- _Exercise prompt_: In the listing below, swap "chart" for "graph" and write the lines out again with everything else unchanged. Leave the pictures out of your answer.

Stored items
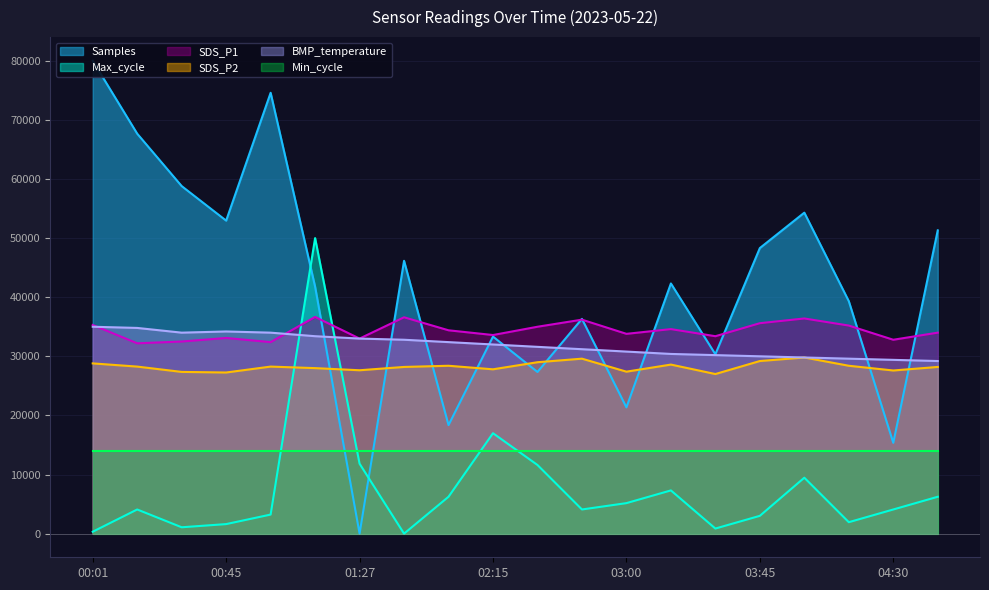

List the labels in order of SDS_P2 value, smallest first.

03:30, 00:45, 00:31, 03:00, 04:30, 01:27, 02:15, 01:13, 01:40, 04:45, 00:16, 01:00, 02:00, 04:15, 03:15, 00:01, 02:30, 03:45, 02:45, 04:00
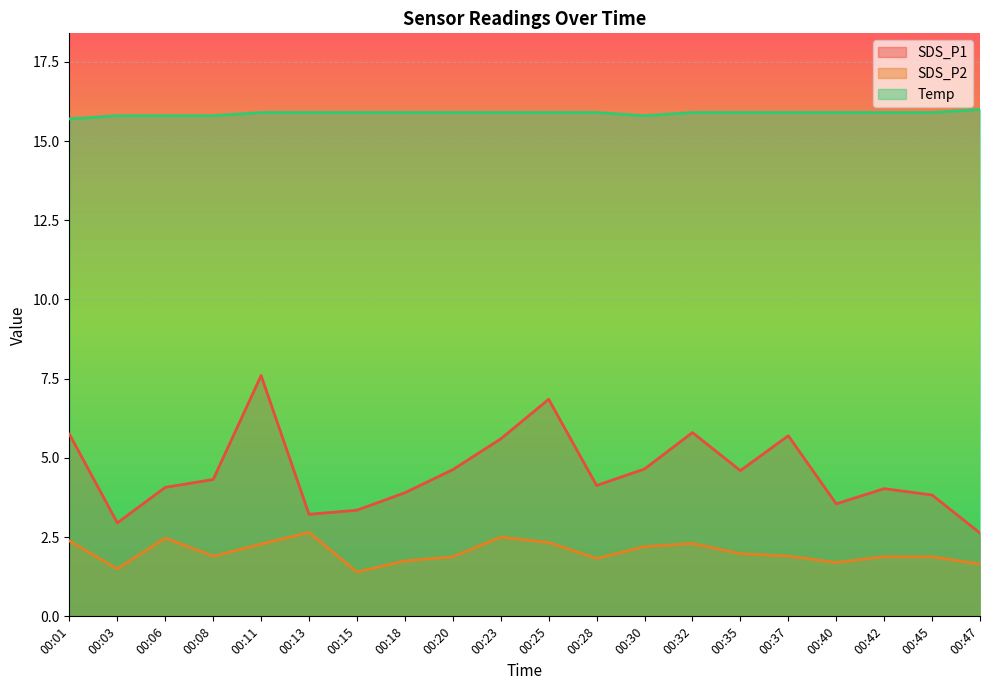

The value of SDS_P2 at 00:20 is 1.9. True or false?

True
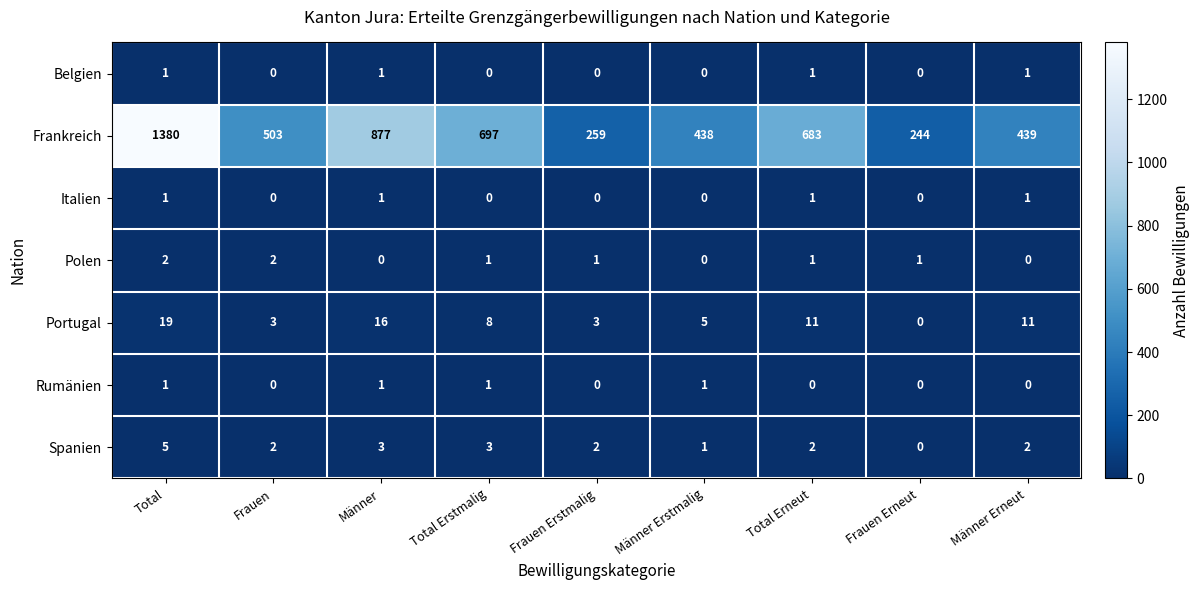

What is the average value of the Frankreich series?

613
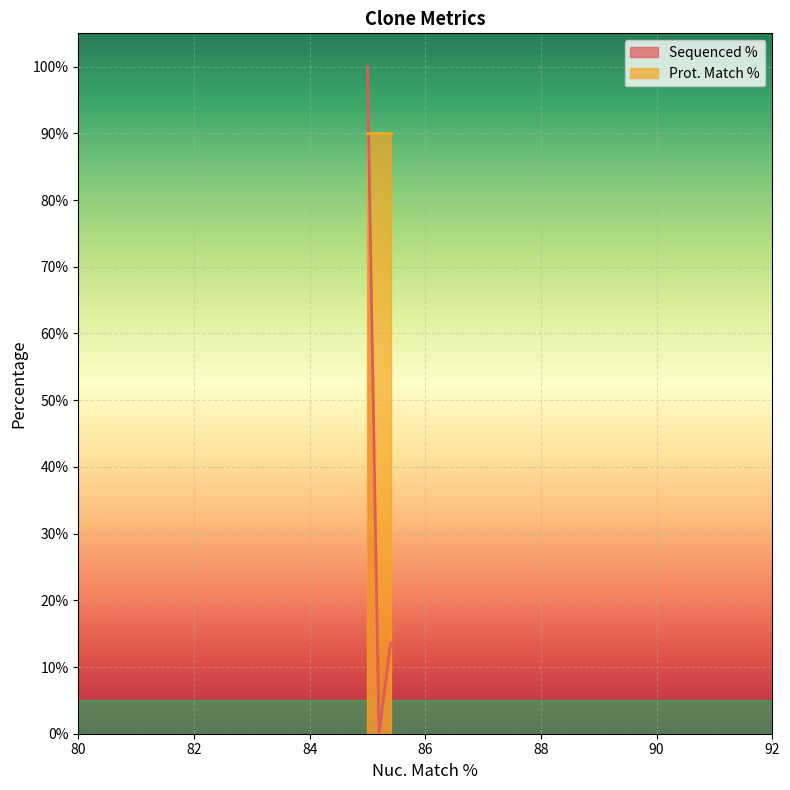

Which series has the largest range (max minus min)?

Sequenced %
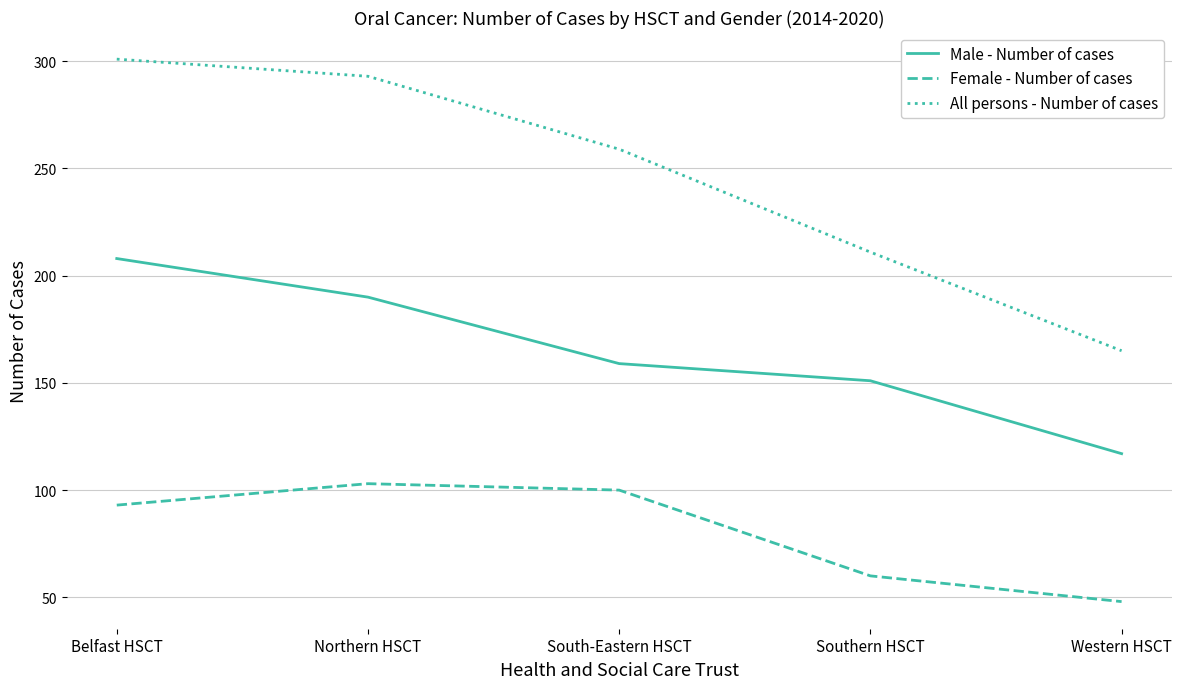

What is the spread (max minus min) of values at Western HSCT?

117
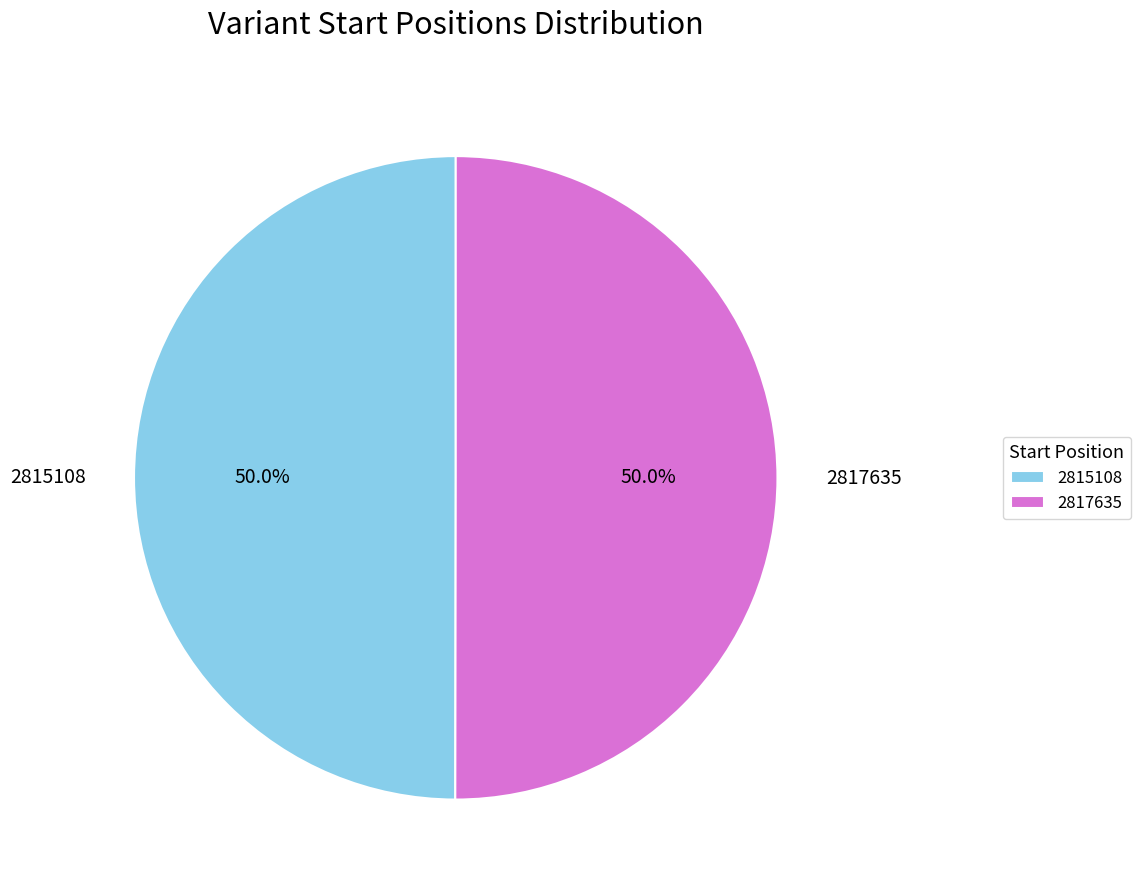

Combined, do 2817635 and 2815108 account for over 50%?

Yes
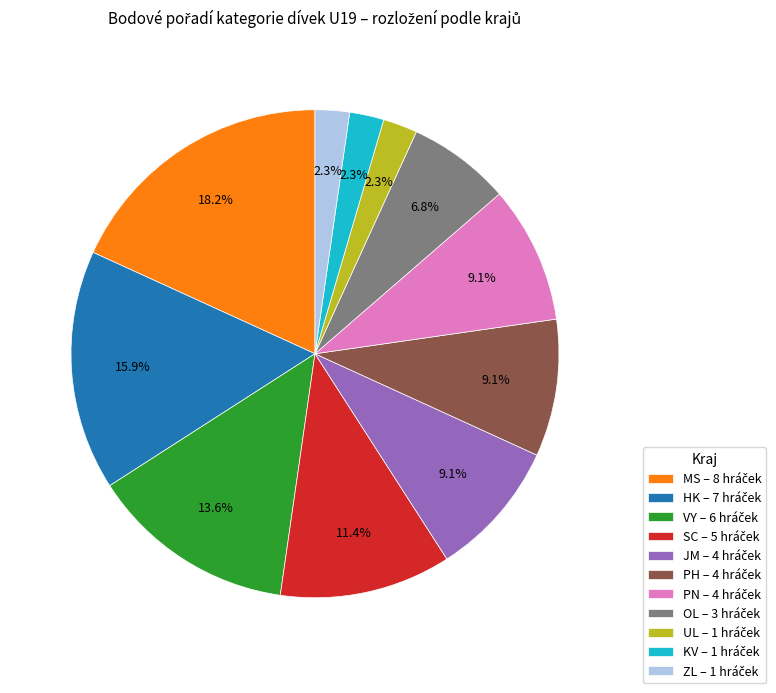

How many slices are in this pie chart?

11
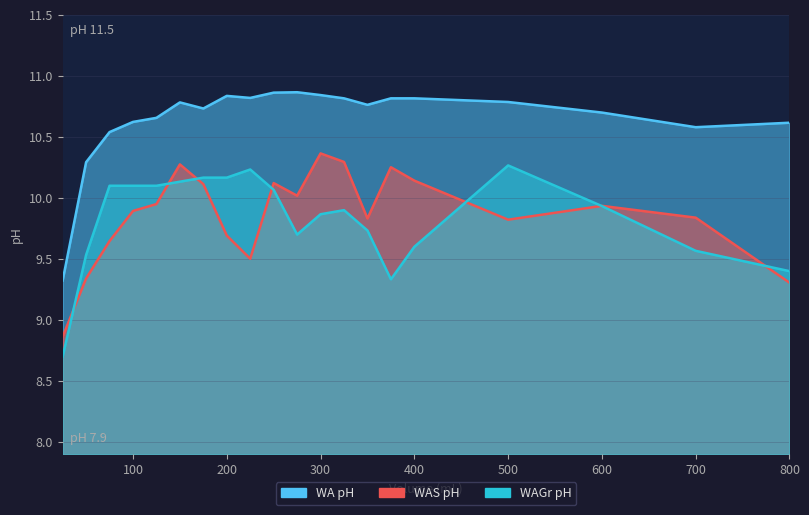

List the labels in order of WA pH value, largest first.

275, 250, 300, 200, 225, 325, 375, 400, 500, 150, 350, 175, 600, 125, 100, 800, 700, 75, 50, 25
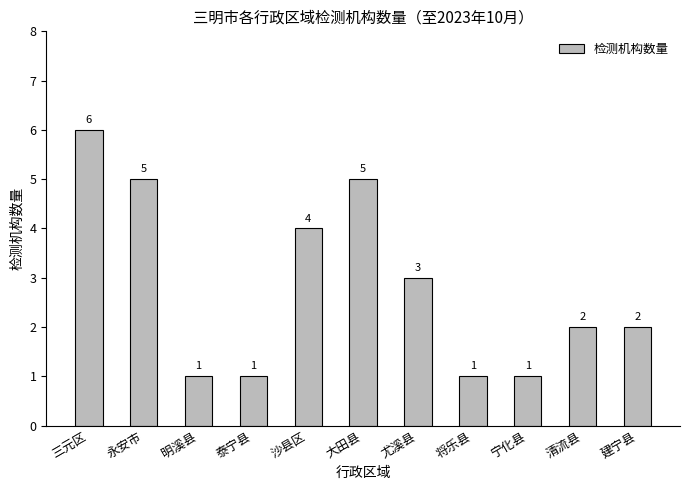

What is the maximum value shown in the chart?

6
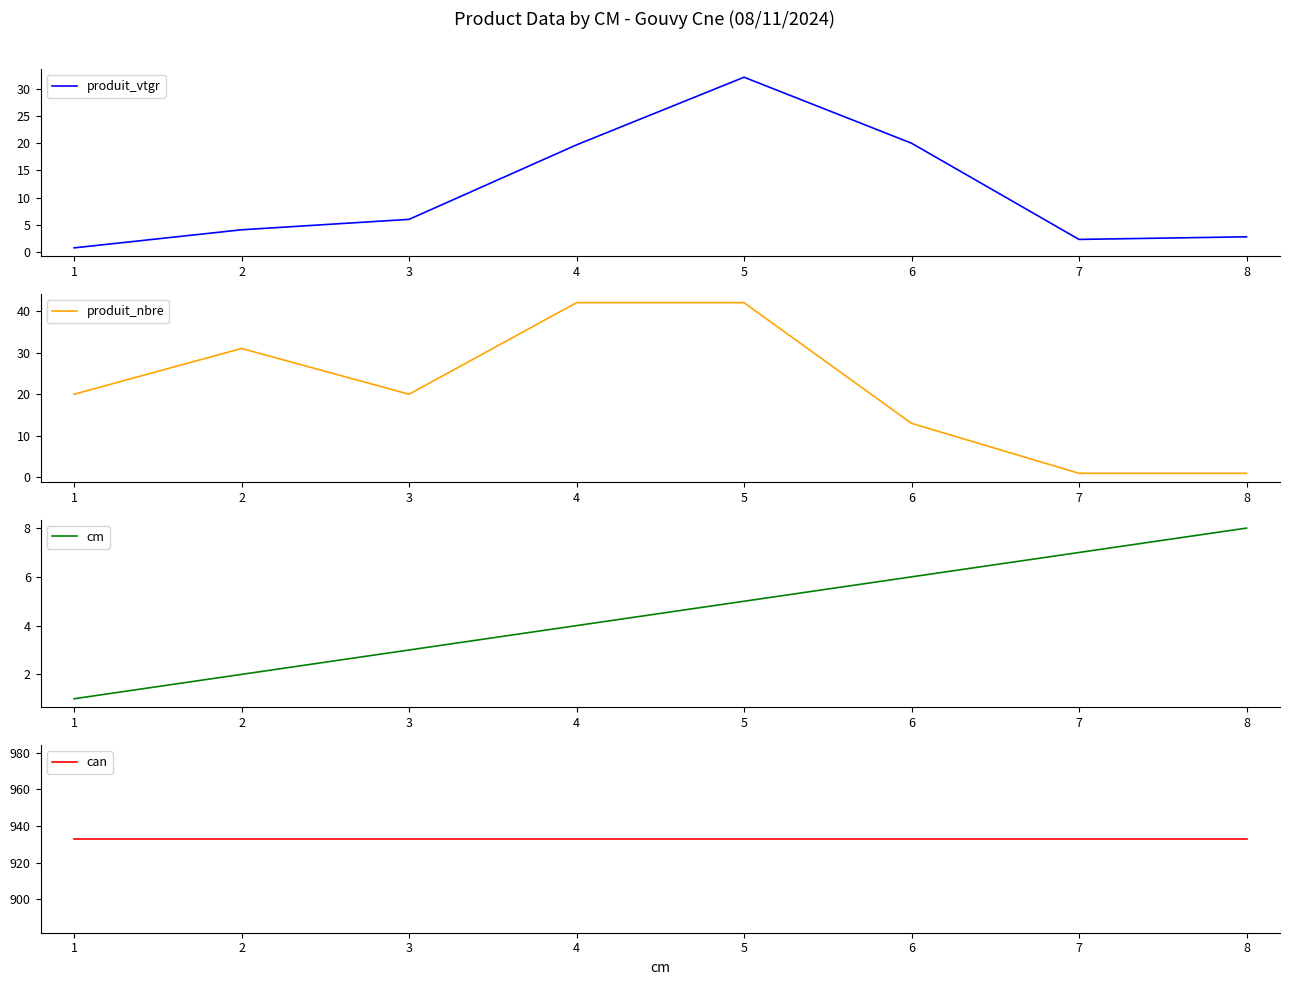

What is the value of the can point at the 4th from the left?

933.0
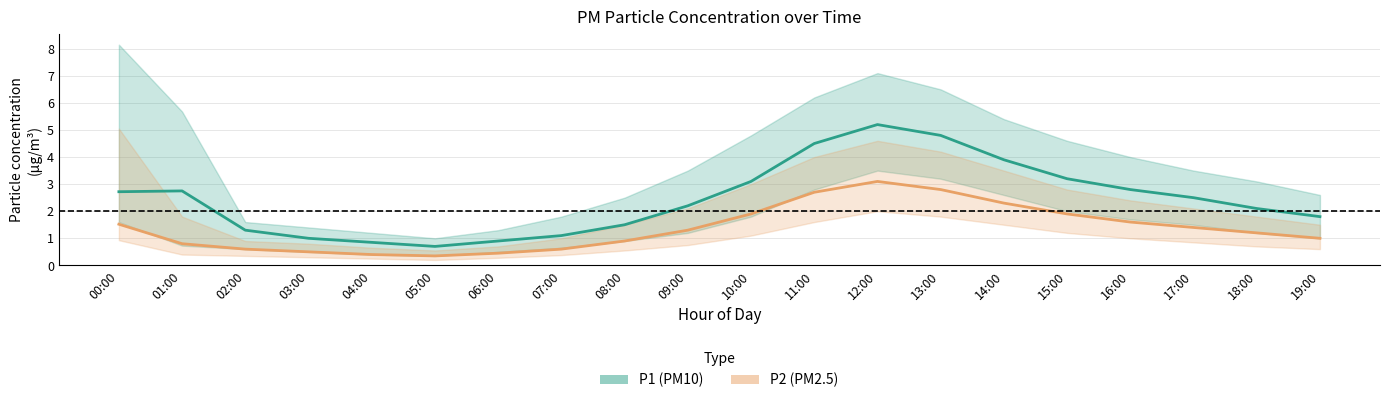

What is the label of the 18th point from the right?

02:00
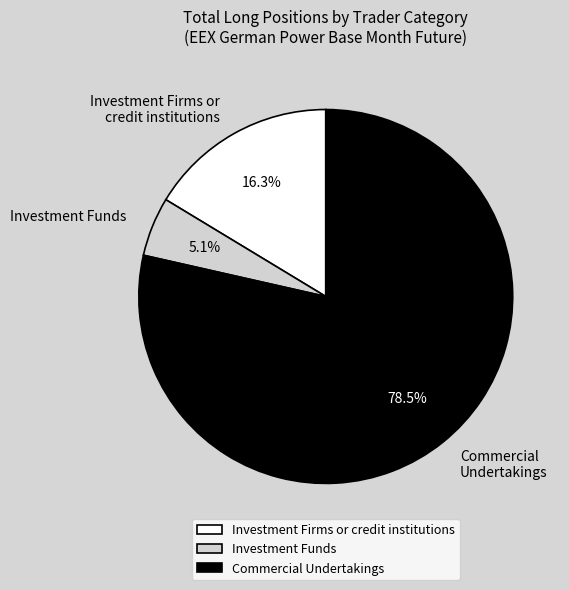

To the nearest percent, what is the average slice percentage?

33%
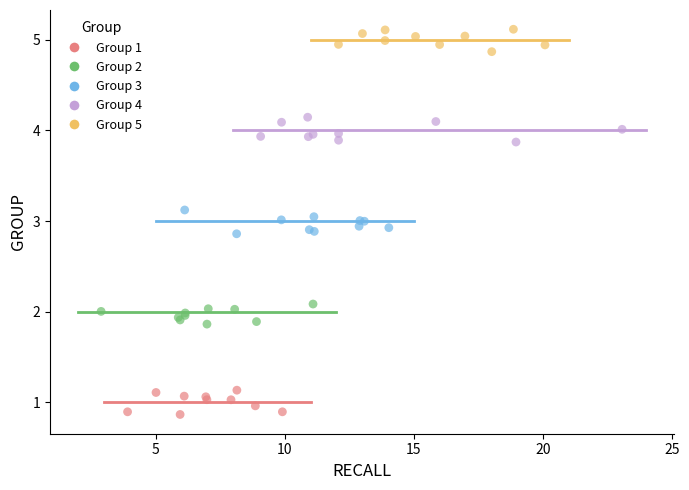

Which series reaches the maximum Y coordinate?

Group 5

- _Answer to this exercise_:
List the labels in order of SDS_P2 value, smallest first.

03:30, 00:45, 00:31, 03:00, 04:30, 01:27, 02:15, 01:13, 01:40, 04:45, 00:16, 01:00, 02:00, 04:15, 03:15, 00:01, 02:30, 03:45, 02:45, 04:00

The value of SDS_P2 at 00:20 is 1.9. True or false?

True

What is the average value of the Frankreich series?

613

Which series has the largest range (max minus min)?

Sequenced %

What is the spread (max minus min) of values at Western HSCT?

117

Combined, do 2817635 and 2815108 account for over 50%?

Yes

How many slices are in this pie graph?

11

List the labels in order of WA pH value, largest first.

275, 250, 300, 200, 225, 325, 375, 400, 500, 150, 350, 175, 600, 125, 100, 800, 700, 75, 50, 25

What is the maximum value shown in the graph?

6

What is the value of the can point at the 4th from the left?

933.0

What is the label of the 18th point from the right?

02:00

To the nearest percent, what is the average slice percentage?

33%

Which series reaches the maximum Y coordinate?

Group 5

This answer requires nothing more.